L’ONU réclame une enquête indépendante dans les violences en RDC

violences-rdcLe haut commissaire adjoint aux droits de l’Homme, Mme Kate Gilmore estime qu’une enquête indépendante sur les récentes violences en République démocratique du Congo (RDC) est nécessaire afin d’éviter une aggravation de la crise entre pouvoir et opposition dans ce pays.

«Une enquête indépendante, transparente et crédible est nécessaire pour traduire en justice les auteurs et les instigateurs des violences », a-t-elle déclaré.

En marge d’une manifestation organisée par l’opposition les 19 et 20 septembre à Kinshasa, à trois mois de la fin du mandat du président Joseph Kabila pour lui signifier son «préavis» et exiger son départ, le 20 décembre, 32 personnes, selon la police, 50 à 100 selon l’opposition, ont été tuées au cours d’affrontements violents dans la capitale de la RDC.

Kate Gilmore estime le bilan est de 49 civils tués et 127 blessés « semble-t-il par la Garde républicaine, l’armée et la police ». Quatre policiers ont aussi été tués, selon l’ONU.

« Je peux vous confirmer qu’il n’est pas question de violer la Constitution », s’est défendu ce mardi, le ministre congolais de la Justice et des droits humains, Alexis Thambwe Mwamba, devant le Conseil des droits de l’Homme de l’ONU à Genève.

L’élection sera organisée, a-t-il assuré, et la date sera arrêtée en collaboration avec « les organismes internationaux, dont les Nations unies ».

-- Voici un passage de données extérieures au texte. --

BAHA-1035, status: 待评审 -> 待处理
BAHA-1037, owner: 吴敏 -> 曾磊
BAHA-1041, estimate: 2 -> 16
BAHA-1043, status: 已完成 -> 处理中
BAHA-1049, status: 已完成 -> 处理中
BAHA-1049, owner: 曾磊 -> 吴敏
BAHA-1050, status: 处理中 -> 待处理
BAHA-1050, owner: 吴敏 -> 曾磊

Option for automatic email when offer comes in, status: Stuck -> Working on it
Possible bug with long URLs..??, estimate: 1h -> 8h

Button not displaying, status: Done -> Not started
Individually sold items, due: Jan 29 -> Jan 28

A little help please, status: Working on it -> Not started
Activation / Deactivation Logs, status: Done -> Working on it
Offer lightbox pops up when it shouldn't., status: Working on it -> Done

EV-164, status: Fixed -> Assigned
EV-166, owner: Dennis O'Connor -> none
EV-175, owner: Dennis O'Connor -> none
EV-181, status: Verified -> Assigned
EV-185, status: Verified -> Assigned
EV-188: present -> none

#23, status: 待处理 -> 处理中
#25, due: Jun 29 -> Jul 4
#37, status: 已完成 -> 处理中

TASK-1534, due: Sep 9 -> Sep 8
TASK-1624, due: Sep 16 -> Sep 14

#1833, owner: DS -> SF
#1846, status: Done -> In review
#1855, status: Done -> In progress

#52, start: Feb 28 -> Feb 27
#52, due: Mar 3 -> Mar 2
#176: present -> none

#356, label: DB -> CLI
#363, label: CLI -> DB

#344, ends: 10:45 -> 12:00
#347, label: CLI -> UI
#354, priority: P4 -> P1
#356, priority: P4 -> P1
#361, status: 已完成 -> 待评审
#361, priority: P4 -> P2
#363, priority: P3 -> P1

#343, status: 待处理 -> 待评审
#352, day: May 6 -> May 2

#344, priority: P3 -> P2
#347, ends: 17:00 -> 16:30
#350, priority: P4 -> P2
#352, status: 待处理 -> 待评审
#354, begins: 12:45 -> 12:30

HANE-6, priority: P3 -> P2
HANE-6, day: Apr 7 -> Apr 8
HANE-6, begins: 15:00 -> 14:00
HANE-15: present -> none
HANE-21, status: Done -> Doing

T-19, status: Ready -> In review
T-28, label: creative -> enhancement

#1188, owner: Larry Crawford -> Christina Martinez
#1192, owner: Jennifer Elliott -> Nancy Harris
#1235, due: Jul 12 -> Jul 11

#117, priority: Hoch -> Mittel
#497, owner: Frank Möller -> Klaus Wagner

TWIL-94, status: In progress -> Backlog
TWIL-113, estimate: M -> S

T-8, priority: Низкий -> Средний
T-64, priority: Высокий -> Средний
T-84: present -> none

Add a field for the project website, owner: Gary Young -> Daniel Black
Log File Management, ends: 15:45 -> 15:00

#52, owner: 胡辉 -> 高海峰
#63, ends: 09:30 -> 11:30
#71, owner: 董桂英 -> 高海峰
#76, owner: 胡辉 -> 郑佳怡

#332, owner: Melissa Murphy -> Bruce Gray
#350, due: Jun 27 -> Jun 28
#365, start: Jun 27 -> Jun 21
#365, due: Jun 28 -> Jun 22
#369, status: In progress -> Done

« Une crise à grande échelle couve », a prévenu Kate Gimore appelant tous les protagonistes de la crise à réagir en faisant « preuve de volonté politique » pour éviter une aggravation de la situation.

La crise actuelle en RDC remonte à la réélection contestée de M. Kabila en 2011 à l’issue d’élections entachées de fraudes massives. Ses opposants le soupçonnent depuis lors de ne cesser d’œuvrer pour contourner l’interdiction constitutionnelle qui lui est faite de se représenter.